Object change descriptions
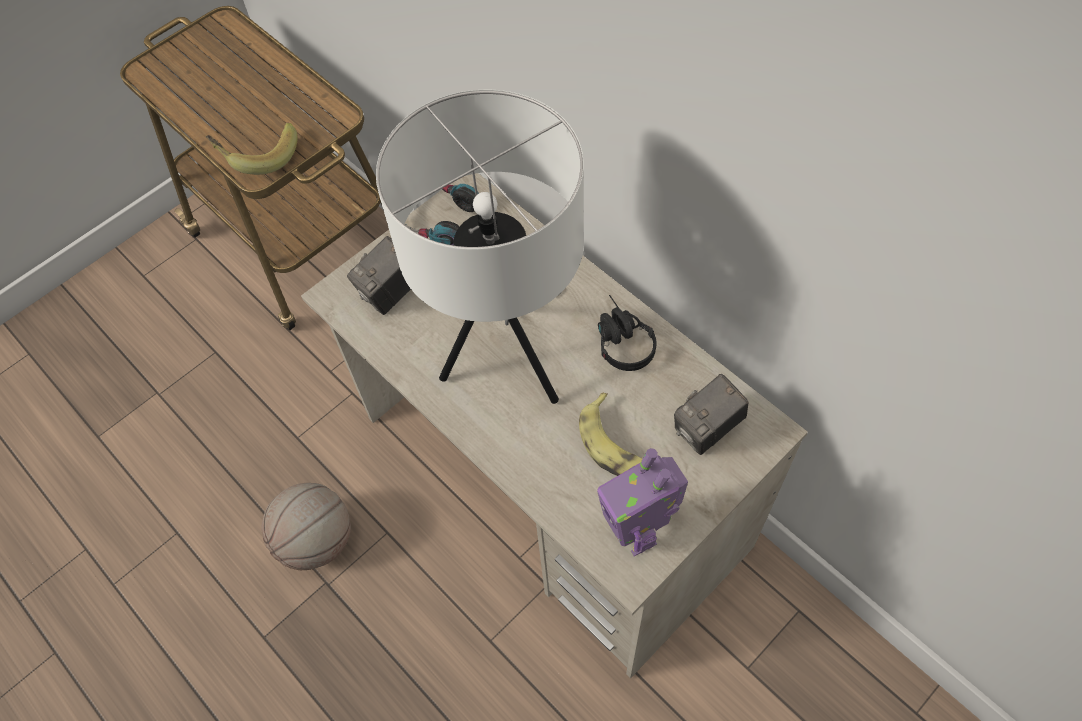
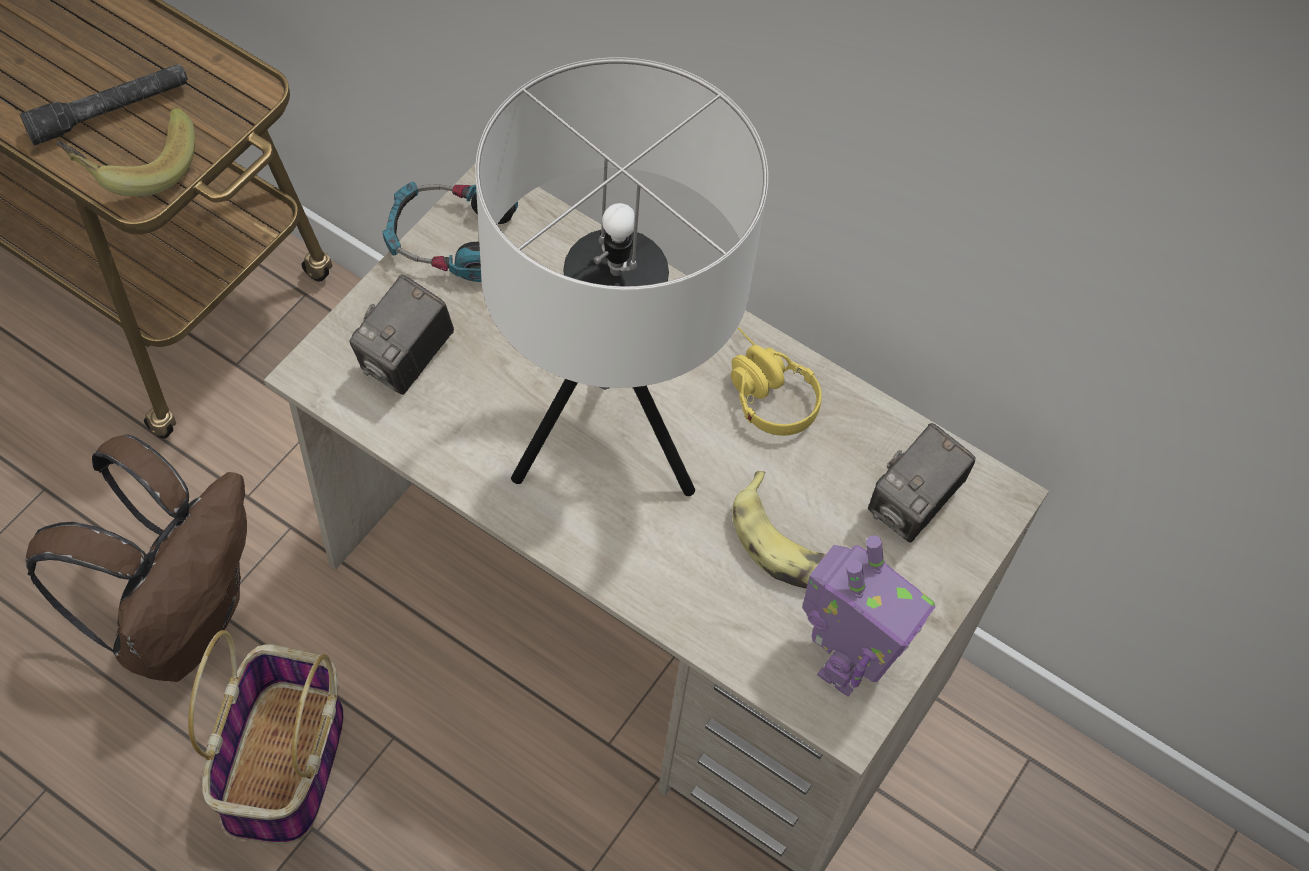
camera: 20 degrees left, 0 degrees up
basketball [262,483,351,570] -> basket [188,630,344,844]
toy robot [597,448,688,556] -> toy robot turned 105 degrees counterclockwise [802,535,935,697]
black headphones [598,295,657,371] -> yellow headphones [731,328,822,436]
none -> grey flashlight [20,64,188,146]
none -> brown backpack [26,435,247,682]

• WHAT TO DO:
Send back exactly the lines from the line with "basketball [262,483,351,570] ->" through the end of the records.

• FINISHED TASK:
basketball [262,483,351,570] -> basket [188,630,344,844]
toy robot [597,448,688,556] -> toy robot turned 105 degrees counterclockwise [802,535,935,697]
black headphones [598,295,657,371] -> yellow headphones [731,328,822,436]
none -> grey flashlight [20,64,188,146]
none -> brown backpack [26,435,247,682]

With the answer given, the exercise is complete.